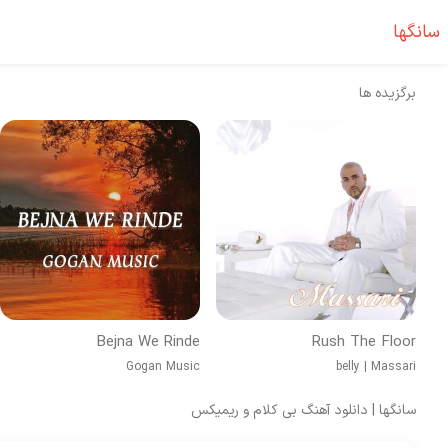
سانگها
برگزیده ها
Bejna We Rinde
Rush The Floor
Gogan Music
belly
|
Massari
سانگها | دانلود آهنگ بی کلام و ریمیکس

▬▬▬▬▬▬▬▬▬▬

Every entry should be repeated verbatim, with the pictures left out.

Task answer |
سانگها
برگزیده ها
Bejna We Rinde
Rush The Floor
Gogan Music
belly
|
Massari
سانگها | دانلود آهنگ بی کلام و ریمیکس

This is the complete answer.